Every line from the line containing "Φιλτράρισμα Βάσει Τιμής" to the end of the data must appear in the answer exactly as it appears there, and nothing else.
Material for this exercise Start Marker
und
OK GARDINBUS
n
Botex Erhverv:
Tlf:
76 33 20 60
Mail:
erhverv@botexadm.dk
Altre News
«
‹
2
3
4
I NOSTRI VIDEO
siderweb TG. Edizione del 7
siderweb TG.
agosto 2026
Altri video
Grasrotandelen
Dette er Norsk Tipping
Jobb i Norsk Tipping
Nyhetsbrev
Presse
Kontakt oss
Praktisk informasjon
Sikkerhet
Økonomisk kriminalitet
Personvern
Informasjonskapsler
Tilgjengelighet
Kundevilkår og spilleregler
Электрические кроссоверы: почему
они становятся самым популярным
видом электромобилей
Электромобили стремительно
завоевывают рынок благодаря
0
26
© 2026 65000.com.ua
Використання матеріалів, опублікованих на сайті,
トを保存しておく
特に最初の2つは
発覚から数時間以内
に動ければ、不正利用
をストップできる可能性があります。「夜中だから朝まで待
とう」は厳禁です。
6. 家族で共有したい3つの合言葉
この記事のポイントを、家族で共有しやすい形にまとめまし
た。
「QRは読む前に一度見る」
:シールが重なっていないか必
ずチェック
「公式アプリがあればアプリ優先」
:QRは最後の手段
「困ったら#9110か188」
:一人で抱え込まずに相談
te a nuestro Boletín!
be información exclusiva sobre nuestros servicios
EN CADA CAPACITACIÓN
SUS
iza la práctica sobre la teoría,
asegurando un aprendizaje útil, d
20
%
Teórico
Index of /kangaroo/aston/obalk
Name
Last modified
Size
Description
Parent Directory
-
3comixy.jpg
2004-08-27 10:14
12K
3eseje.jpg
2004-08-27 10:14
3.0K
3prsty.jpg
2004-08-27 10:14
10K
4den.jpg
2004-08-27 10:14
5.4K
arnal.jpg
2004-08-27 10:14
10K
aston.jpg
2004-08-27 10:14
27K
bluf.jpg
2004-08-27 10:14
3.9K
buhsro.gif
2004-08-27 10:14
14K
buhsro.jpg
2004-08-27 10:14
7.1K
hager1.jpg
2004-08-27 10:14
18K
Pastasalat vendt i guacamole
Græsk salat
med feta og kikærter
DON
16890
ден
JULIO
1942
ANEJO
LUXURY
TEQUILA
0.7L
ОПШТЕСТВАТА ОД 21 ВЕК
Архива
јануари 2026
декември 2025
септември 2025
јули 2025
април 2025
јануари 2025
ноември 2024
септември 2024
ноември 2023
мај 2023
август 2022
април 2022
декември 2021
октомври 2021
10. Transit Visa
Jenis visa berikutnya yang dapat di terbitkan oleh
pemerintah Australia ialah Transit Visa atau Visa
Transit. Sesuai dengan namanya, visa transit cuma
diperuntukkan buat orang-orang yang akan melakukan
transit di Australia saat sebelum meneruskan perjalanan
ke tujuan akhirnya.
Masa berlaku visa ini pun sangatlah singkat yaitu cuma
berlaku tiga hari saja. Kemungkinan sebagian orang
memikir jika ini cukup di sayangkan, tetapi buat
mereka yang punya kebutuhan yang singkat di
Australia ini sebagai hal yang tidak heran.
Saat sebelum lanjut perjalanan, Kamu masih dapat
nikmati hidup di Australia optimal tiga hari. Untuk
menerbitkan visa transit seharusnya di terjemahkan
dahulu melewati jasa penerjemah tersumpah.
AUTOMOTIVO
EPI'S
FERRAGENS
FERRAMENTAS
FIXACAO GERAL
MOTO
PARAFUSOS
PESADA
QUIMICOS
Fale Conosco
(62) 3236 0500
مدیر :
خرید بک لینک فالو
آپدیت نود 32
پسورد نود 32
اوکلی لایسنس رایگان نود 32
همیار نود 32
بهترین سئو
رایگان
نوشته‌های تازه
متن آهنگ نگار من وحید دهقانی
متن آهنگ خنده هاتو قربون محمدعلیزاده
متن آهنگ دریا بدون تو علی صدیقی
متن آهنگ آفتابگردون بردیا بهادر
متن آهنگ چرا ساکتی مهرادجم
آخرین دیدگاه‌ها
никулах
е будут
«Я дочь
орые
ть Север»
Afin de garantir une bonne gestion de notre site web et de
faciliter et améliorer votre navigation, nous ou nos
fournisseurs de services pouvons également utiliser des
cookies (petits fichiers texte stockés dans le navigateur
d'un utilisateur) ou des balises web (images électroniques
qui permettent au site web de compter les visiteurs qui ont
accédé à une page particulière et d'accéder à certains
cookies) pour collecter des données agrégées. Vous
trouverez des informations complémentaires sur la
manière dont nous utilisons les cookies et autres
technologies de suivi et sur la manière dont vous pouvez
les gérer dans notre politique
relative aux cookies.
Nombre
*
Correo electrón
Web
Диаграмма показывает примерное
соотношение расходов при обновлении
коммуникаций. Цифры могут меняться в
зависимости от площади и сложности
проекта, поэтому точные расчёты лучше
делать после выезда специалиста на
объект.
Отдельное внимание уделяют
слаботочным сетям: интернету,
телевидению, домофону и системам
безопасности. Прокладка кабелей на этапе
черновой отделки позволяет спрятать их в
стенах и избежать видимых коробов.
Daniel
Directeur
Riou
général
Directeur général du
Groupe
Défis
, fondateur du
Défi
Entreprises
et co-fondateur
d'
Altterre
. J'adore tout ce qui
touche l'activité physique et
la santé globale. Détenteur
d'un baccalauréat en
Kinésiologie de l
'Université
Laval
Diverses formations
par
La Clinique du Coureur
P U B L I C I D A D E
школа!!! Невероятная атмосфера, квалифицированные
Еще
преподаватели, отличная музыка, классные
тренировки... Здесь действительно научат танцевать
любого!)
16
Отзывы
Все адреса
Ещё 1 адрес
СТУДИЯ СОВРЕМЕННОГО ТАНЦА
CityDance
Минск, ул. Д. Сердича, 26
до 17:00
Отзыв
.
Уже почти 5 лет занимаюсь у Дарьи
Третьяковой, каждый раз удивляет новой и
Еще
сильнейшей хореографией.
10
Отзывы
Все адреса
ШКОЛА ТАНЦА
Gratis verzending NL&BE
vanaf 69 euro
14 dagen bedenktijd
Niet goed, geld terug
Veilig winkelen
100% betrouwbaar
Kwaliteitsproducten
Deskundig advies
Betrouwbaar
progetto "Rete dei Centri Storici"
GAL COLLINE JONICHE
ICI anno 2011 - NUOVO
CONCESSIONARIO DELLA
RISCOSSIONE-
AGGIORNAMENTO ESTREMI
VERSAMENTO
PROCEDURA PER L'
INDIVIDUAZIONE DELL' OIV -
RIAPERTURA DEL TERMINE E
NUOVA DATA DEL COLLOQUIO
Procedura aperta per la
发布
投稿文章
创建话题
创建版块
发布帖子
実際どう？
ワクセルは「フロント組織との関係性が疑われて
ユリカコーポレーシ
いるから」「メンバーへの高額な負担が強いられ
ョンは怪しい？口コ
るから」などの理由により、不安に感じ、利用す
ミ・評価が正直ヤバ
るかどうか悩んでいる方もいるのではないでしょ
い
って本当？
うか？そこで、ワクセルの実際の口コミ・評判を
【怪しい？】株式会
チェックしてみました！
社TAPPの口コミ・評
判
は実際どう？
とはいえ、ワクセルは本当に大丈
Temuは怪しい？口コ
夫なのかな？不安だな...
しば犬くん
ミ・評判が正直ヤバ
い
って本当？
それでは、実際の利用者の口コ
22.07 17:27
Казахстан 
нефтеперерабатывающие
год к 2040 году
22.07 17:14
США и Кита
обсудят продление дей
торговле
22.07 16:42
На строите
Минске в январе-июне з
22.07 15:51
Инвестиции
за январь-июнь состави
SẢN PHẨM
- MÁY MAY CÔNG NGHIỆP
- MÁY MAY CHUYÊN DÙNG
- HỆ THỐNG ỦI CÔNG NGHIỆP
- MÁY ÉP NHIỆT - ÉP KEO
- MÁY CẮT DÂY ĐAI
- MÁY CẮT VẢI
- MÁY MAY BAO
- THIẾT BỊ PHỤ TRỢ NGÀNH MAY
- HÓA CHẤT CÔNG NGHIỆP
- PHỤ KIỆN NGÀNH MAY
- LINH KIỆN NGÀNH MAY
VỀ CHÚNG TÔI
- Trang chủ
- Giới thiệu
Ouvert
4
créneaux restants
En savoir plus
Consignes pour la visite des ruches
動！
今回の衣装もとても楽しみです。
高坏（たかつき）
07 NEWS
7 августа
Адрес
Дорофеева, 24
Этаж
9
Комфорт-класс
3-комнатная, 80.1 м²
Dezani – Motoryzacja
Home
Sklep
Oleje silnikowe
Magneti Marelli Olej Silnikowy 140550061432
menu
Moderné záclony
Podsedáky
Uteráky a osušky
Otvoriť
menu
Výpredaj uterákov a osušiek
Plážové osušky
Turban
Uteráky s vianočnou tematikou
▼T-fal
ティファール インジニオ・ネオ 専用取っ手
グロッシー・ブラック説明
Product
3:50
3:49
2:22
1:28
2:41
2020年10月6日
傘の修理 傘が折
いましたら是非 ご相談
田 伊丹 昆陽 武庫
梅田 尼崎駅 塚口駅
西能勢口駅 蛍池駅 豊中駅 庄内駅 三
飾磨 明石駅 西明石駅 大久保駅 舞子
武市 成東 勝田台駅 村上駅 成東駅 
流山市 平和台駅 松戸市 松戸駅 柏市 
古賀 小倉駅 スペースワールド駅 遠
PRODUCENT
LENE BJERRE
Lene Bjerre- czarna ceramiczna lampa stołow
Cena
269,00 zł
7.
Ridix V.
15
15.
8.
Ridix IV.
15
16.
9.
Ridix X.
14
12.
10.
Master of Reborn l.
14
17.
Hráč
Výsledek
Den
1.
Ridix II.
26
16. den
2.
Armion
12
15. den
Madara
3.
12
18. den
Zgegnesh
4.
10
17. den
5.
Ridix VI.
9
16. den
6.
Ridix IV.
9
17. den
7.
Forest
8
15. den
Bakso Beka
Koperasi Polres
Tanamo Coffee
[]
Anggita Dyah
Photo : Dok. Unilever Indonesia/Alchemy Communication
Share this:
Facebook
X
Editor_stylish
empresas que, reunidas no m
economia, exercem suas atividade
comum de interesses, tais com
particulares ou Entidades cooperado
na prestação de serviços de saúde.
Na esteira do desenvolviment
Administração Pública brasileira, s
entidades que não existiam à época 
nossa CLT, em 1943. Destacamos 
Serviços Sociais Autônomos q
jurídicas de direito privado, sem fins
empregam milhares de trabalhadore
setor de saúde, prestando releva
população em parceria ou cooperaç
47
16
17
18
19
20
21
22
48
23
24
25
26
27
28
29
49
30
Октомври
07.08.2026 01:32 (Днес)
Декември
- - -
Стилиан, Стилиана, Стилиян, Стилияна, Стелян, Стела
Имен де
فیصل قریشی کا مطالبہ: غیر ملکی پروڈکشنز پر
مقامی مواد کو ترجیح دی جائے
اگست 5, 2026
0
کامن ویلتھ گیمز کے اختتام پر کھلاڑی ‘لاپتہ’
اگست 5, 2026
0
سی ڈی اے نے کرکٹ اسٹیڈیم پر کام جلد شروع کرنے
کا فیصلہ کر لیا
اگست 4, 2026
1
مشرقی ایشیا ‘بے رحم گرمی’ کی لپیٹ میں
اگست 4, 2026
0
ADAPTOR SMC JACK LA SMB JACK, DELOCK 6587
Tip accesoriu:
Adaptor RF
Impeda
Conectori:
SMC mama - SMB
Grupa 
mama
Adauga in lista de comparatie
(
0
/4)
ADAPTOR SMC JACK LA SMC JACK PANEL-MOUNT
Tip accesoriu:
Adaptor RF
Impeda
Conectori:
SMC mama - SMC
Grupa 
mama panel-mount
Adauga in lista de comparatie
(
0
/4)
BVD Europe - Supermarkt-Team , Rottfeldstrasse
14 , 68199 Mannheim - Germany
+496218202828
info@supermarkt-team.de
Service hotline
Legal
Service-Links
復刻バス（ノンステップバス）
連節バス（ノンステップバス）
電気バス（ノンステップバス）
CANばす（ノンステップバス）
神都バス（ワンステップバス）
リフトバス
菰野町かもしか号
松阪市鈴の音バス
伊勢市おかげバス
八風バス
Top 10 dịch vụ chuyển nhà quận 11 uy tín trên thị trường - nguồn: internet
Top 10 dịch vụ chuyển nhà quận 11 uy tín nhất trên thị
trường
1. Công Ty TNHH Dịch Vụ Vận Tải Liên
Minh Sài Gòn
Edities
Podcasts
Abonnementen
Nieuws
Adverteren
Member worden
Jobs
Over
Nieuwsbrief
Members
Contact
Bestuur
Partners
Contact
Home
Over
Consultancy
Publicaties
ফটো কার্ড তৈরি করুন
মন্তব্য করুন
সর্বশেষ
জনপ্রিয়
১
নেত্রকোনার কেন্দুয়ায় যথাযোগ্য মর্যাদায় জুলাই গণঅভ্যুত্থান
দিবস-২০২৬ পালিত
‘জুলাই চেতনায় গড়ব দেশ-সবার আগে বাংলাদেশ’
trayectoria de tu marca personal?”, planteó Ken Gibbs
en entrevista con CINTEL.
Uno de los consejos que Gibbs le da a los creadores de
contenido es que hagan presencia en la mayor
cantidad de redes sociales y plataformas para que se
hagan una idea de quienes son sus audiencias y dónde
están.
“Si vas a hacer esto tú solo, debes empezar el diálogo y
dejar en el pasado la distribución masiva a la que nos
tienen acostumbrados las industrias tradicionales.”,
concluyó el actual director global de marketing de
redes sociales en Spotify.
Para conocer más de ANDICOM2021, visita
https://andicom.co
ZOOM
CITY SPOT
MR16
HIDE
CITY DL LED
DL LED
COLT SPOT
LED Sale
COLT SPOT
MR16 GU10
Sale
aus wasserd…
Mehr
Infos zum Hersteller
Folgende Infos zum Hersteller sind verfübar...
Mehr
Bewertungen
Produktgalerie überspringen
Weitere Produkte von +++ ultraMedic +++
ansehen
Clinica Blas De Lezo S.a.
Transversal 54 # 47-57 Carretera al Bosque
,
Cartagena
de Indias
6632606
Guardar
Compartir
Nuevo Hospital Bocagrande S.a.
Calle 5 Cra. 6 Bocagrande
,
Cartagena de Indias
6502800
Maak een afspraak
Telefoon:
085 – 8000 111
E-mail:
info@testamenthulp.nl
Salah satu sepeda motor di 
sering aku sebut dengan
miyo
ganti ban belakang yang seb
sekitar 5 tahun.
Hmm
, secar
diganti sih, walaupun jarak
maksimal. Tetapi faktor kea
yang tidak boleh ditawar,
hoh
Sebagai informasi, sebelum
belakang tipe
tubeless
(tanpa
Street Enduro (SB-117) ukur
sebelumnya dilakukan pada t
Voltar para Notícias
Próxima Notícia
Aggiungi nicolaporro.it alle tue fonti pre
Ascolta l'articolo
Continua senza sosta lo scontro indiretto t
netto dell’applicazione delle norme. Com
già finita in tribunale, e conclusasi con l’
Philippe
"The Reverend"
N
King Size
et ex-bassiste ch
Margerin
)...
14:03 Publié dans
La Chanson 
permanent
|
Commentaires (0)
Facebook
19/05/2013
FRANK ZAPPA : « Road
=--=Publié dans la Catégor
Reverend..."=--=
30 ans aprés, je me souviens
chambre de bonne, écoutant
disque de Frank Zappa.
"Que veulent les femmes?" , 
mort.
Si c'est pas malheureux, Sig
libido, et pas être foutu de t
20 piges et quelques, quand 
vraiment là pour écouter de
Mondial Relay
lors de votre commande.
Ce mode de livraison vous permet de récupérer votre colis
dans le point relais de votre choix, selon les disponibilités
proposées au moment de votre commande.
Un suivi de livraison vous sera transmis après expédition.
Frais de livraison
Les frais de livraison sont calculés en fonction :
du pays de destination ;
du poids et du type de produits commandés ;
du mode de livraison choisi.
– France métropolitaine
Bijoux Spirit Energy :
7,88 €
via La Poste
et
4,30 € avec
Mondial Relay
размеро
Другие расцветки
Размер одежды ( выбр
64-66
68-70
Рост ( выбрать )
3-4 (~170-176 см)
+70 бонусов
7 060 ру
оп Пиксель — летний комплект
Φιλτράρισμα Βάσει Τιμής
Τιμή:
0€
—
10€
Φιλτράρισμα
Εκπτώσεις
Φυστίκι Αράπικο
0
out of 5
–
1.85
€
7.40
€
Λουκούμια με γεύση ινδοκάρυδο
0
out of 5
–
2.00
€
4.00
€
Material for this exercise End Marker
§ **Response**:
Φιλτράρισμα Βάσει Τιμής
Τιμή:
0€
—
10€
Φιλτράρισμα
Εκπτώσεις
Φυστίκι Αράπικο
0
out of 5
–
1.85
€
7.40
€
Λουκούμια με γεύση ινδοκάρυδο
0
out of 5
–
2.00
€
4.00
€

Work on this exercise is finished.